=== Directions ===
The answer should consist of the full listing below, repeated exactly and free of pictures.
Start of Collected data
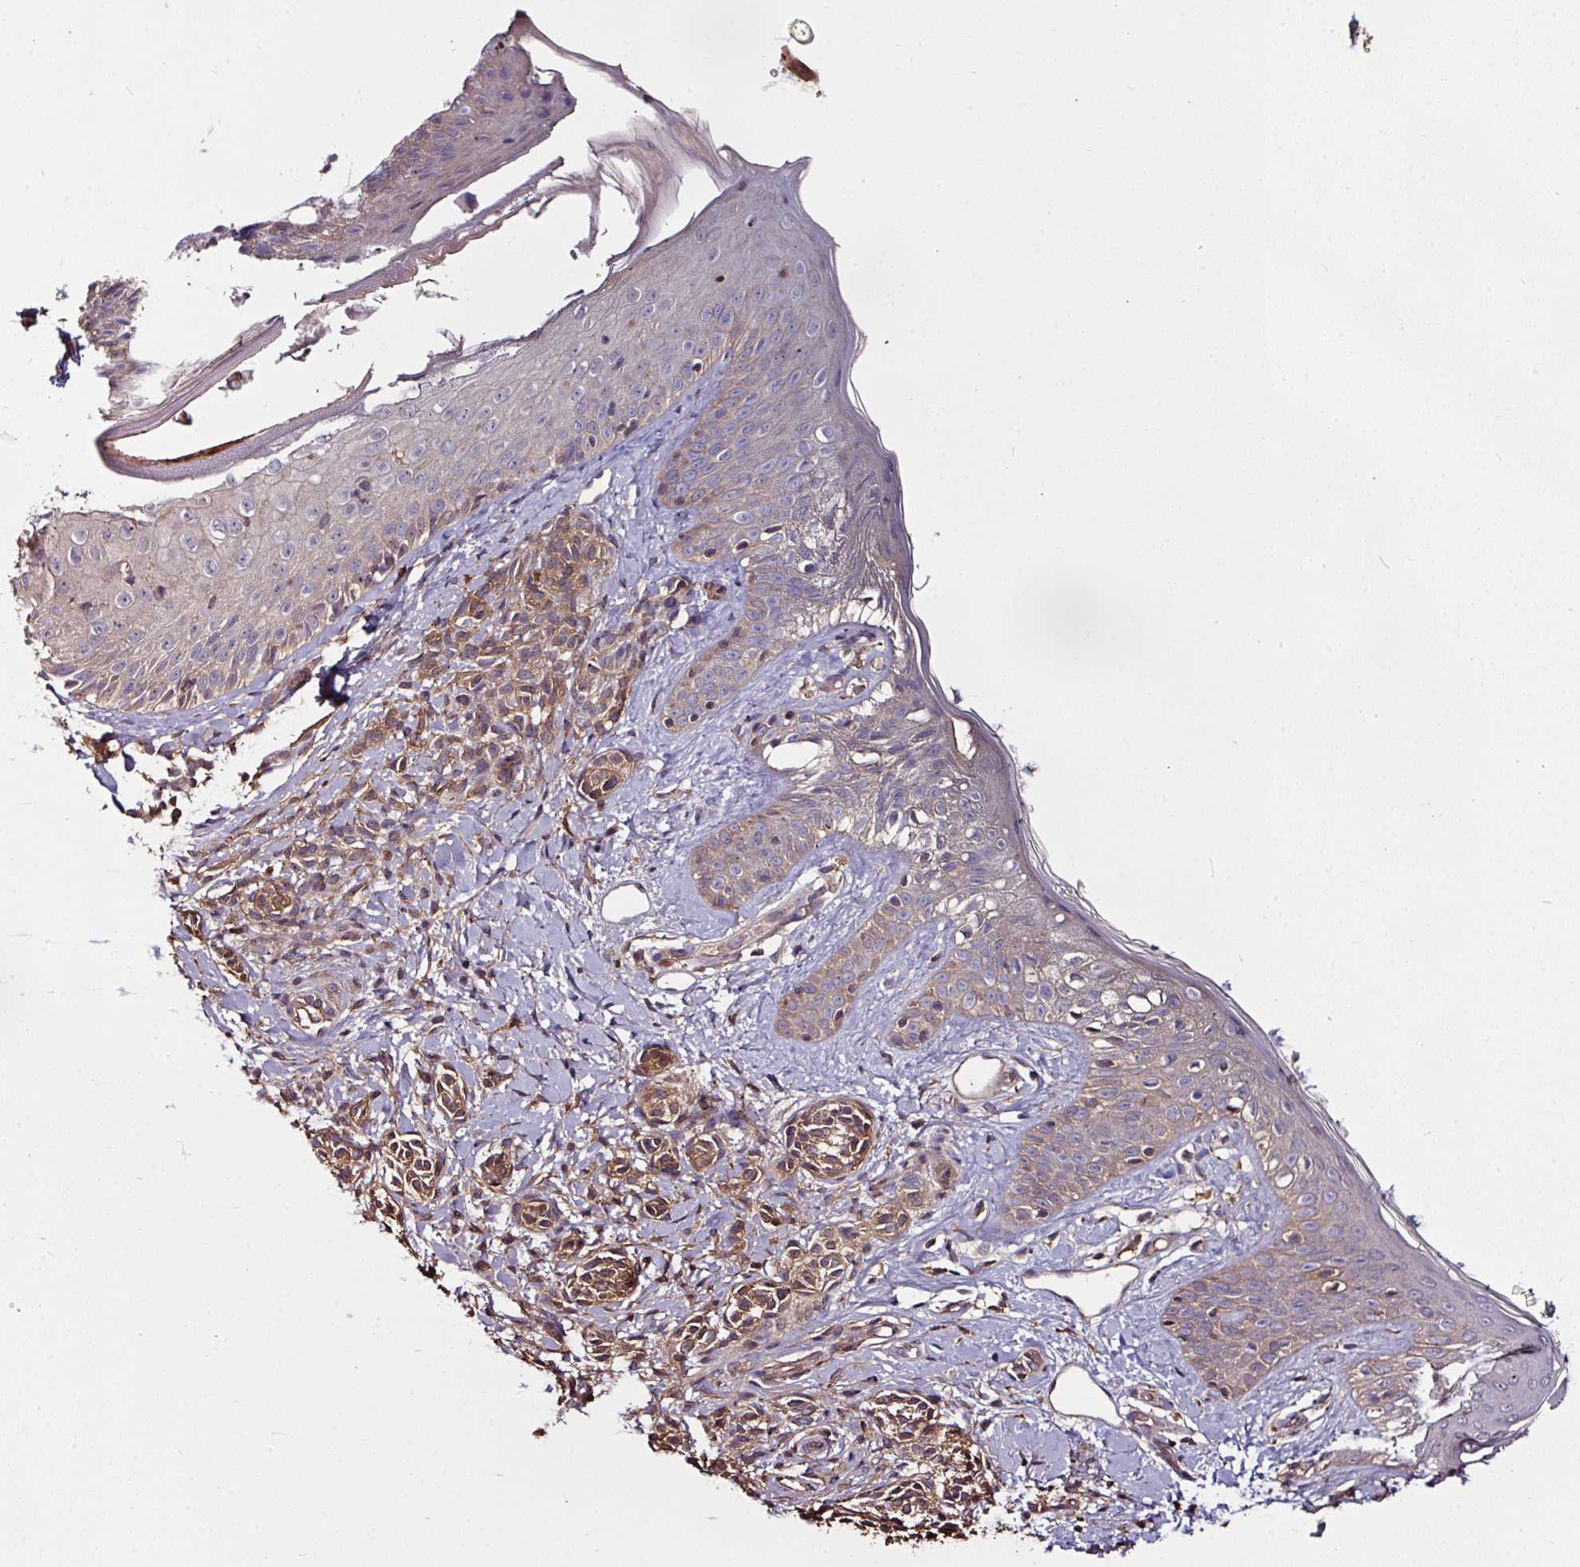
{"staining": {"intensity": "strong", "quantity": ">75%", "location": "cytoplasmic/membranous"}, "tissue": "skin", "cell_type": "Fibroblasts", "image_type": "normal", "snomed": [{"axis": "morphology", "description": "Normal tissue, NOS"}, {"axis": "topography", "description": "Skin"}], "caption": "A micrograph of human skin stained for a protein displays strong cytoplasmic/membranous brown staining in fibroblasts.", "gene": "GNPDA1", "patient": {"sex": "male", "age": 16}}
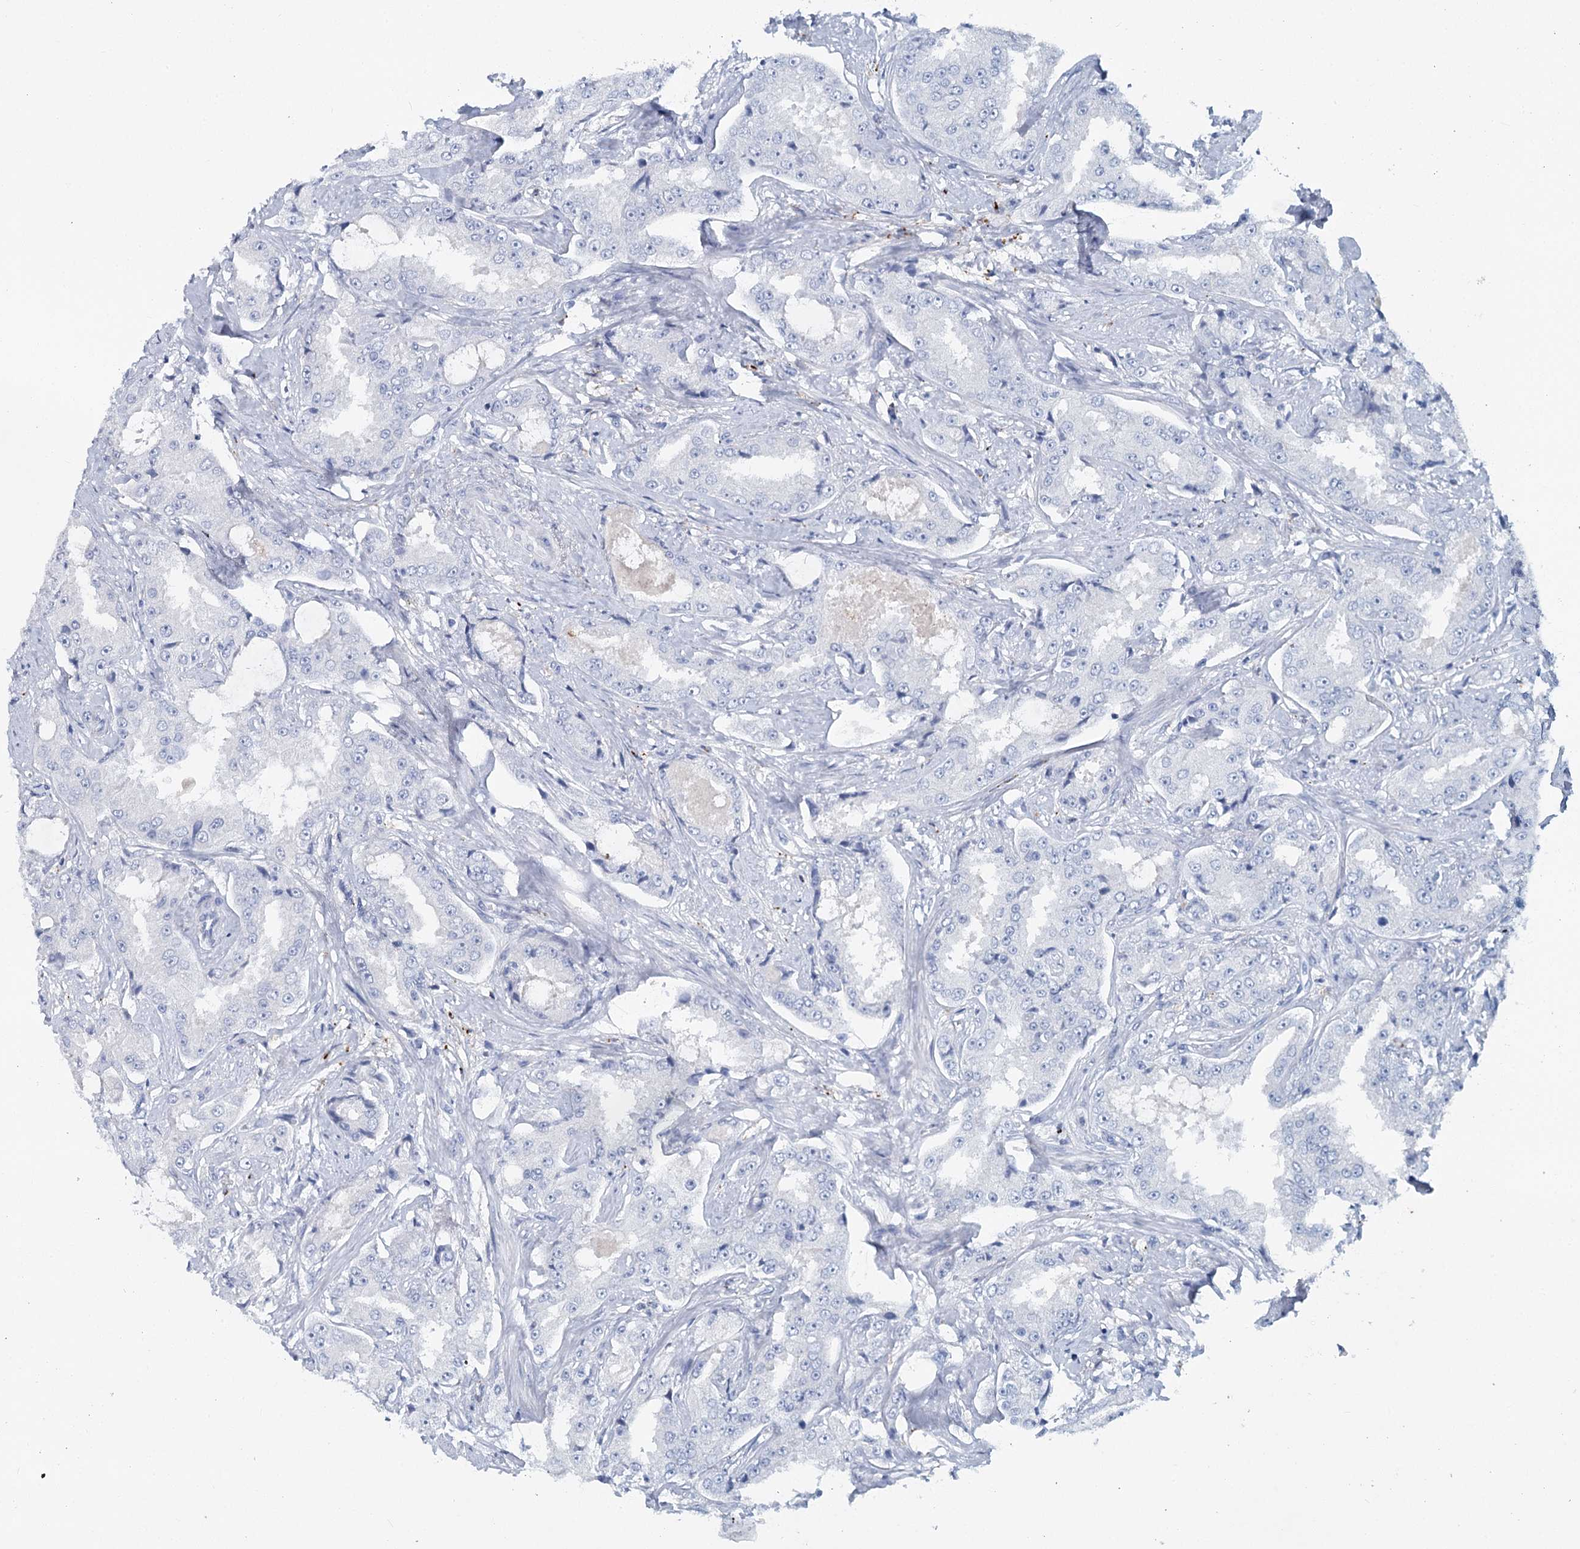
{"staining": {"intensity": "negative", "quantity": "none", "location": "none"}, "tissue": "prostate cancer", "cell_type": "Tumor cells", "image_type": "cancer", "snomed": [{"axis": "morphology", "description": "Adenocarcinoma, High grade"}, {"axis": "topography", "description": "Prostate"}], "caption": "Prostate cancer (adenocarcinoma (high-grade)) was stained to show a protein in brown. There is no significant staining in tumor cells.", "gene": "METTL7B", "patient": {"sex": "male", "age": 73}}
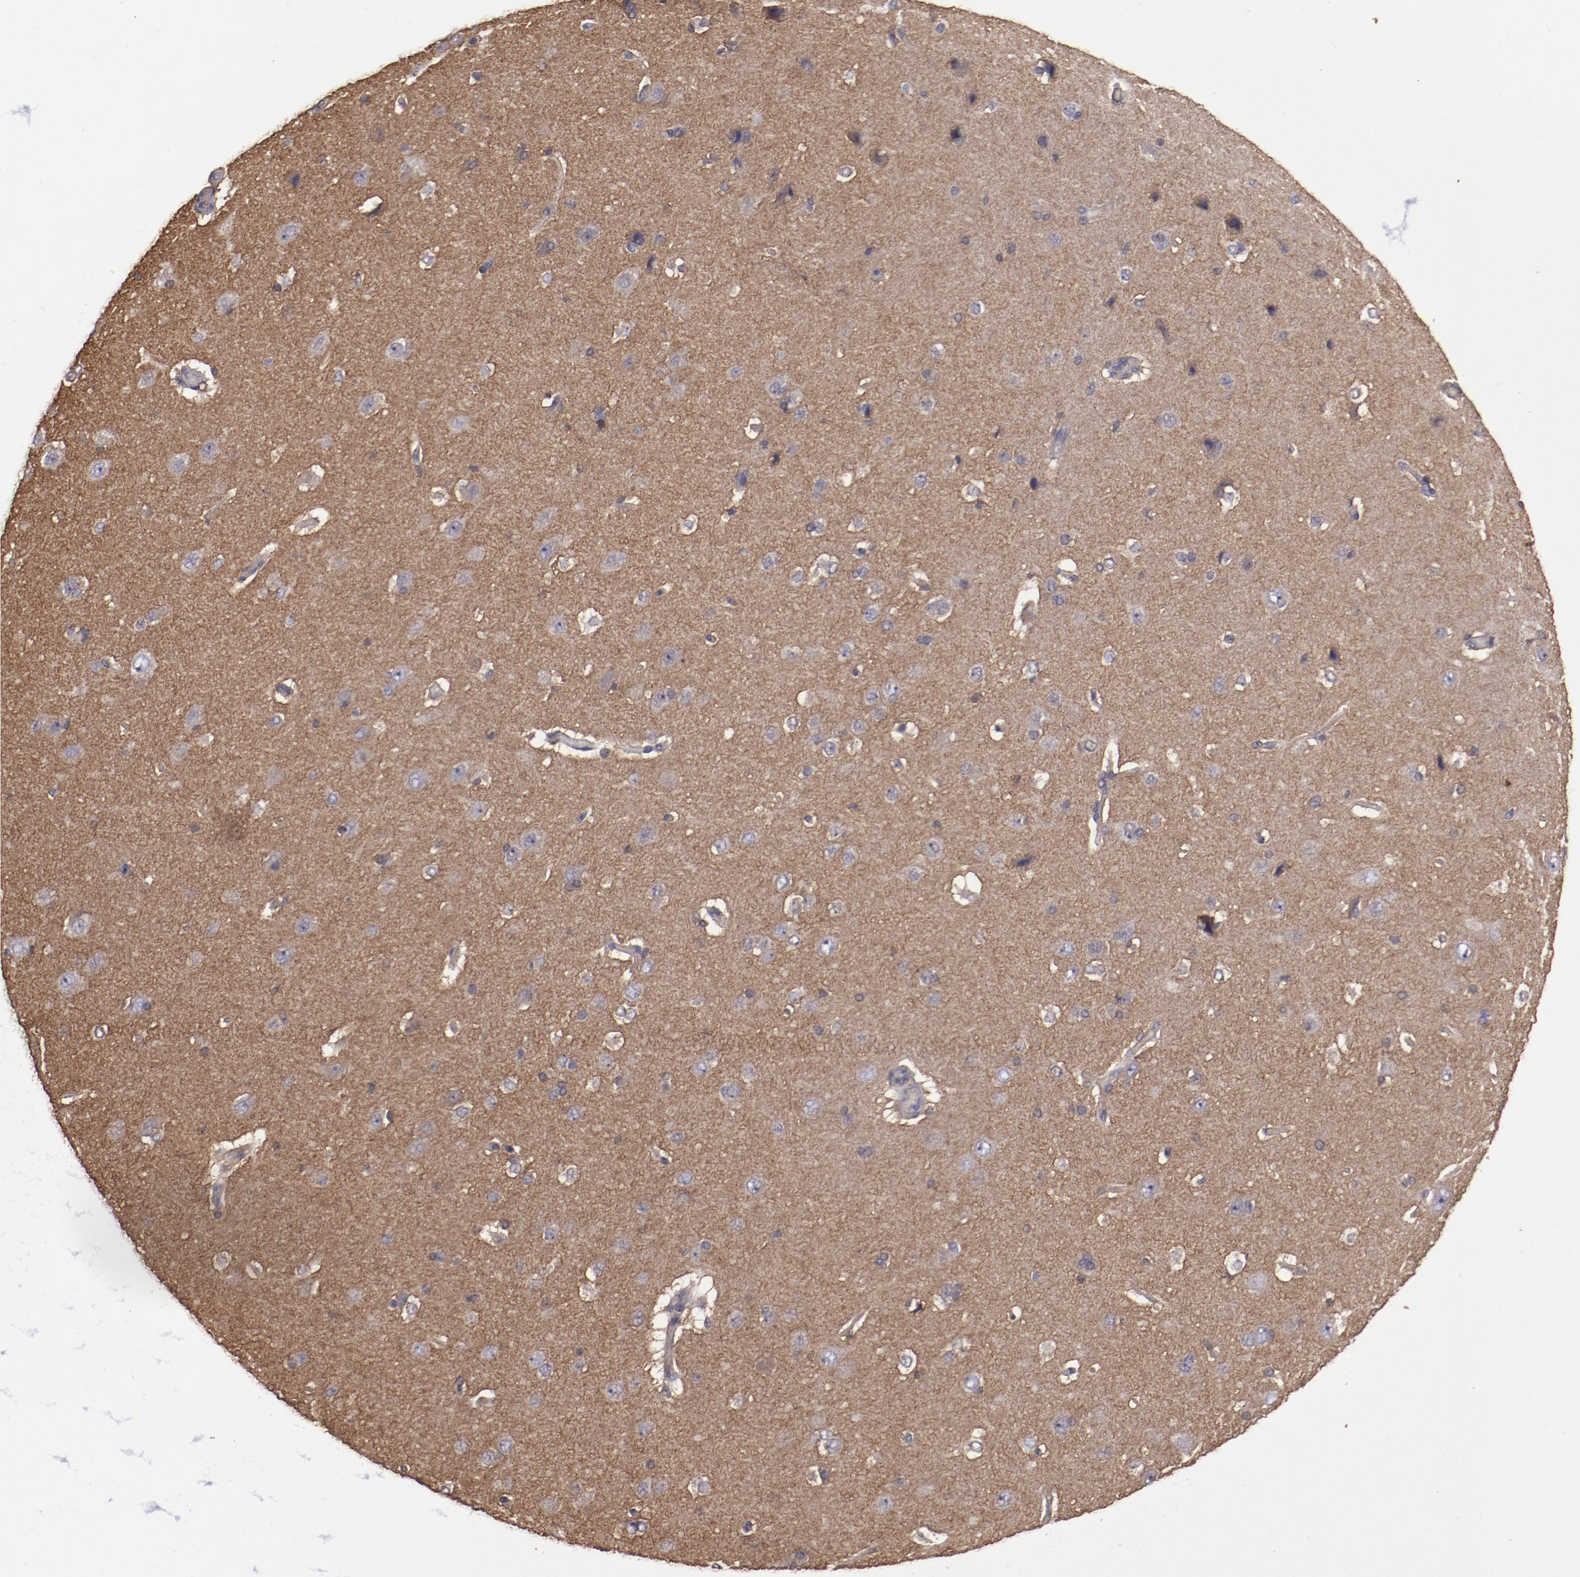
{"staining": {"intensity": "negative", "quantity": "none", "location": "none"}, "tissue": "cerebral cortex", "cell_type": "Endothelial cells", "image_type": "normal", "snomed": [{"axis": "morphology", "description": "Normal tissue, NOS"}, {"axis": "topography", "description": "Cerebral cortex"}], "caption": "Human cerebral cortex stained for a protein using immunohistochemistry (IHC) shows no positivity in endothelial cells.", "gene": "FAT1", "patient": {"sex": "female", "age": 45}}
End of Collected data
=== Output for this exercise ===
{"staining": {"intensity": "strong", "quantity": ">75%", "location": "cytoplasmic/membranous"}, "tissue": "skin", "cell_type": "Fibroblasts", "image_type": "normal", "snomed": [{"axis": "morphology", "description": "Normal tissue, NOS"}, {"axis": "topography", "description": "Skin"}], "caption": "A micrograph of human skin stained for a protein displays strong cytoplasmic/membranous brown staining in fibroblasts.", "gene": "GNPDA1", "patient": {"sex": "male", "age": 16}}
{"staining": {"intensity": "negative", "quantity": "none", "location": "none"}, "tissue": "prostate cancer", "cell_type": "Tumor cells", "image_type": "cancer", "snomed": [{"axis": "morphology", "description": "Adenocarcinoma, High grade"}, {"axis": "topography", "description": "Prostate"}], "caption": "Prostate cancer (adenocarcinoma (high-grade)) was stained to show a protein in brown. There is no significant staining in tumor cells.", "gene": "METTL7B", "patient": {"sex": "male", "age": 73}}
{"staining": {"intensity": "negative", "quantity": "none", "location": "none"}, "tissue": "cerebral cortex", "cell_type": "Endothelial cells", "image_type": "normal", "snomed": [{"axis": "morphology", "description": "Normal tissue, NOS"}, {"axis": "topography", "description": "Cerebral cortex"}], "caption": "Human cerebral cortex stained for a protein using immunohistochemistry (IHC) shows no positivity in endothelial cells.", "gene": "FAT1", "patient": {"sex": "female", "age": 45}}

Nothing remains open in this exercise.